**OBJECTIVES:**
a: Answer these from the porcini risotto passage below:
(i) What risotto does the passage call the traditional fall risotto in Italy?
(ii) What does the flavor of porcini mushrooms resemble?
(iii) What does the passage name as the only downside of porcini mushrooms?
b: The porcini risotto passage below lists the forms in which porcini mushrooms can be had. Name every one of them.

If there is a traditional fall risotto in Italy, it’s the beloved risotto ai funghi made with those exquisite porcini mushrooms. Porcini mushroom is such an elegant and filled with flavor mushroom, if you are lucky enough to get it, in whatever form possible (fresh, canned or dry), you’ll never go back to button mushroom. Porcini mushrooms are a relatively bigger kind of mushrooms with a large stem, it’s flavor resemble meat and is quite powerful. It’s the ultimate mushroom to make risotto. The only downside of this wild mushroom is its cost… it’s a quite expensive mushroom and not always easy to find but if you do… and aren’t on a budget, get the Italian in you shine.

**INFORMATION PROVIDED:**
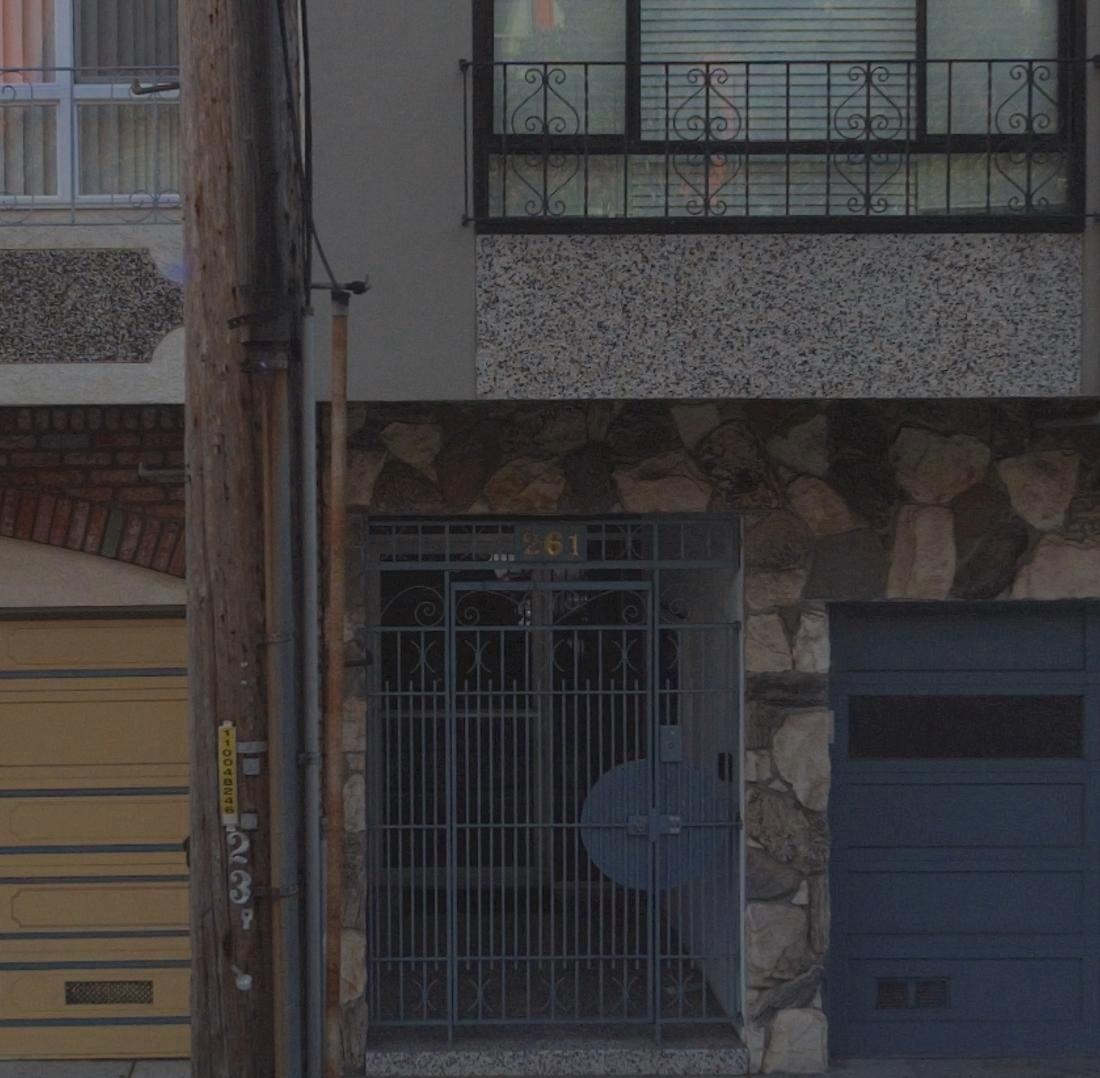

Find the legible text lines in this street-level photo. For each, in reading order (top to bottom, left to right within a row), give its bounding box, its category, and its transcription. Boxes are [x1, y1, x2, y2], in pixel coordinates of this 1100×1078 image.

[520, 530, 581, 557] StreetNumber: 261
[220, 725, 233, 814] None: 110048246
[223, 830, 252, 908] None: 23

**SOLVED PROBLEMS:**
a:
(i) Risotto ai funghi, made with porcini mushrooms.
(ii) Meat.
(iii) Their cost. They are quite expensive and not always easy to find.

b: Fresh, canned, dry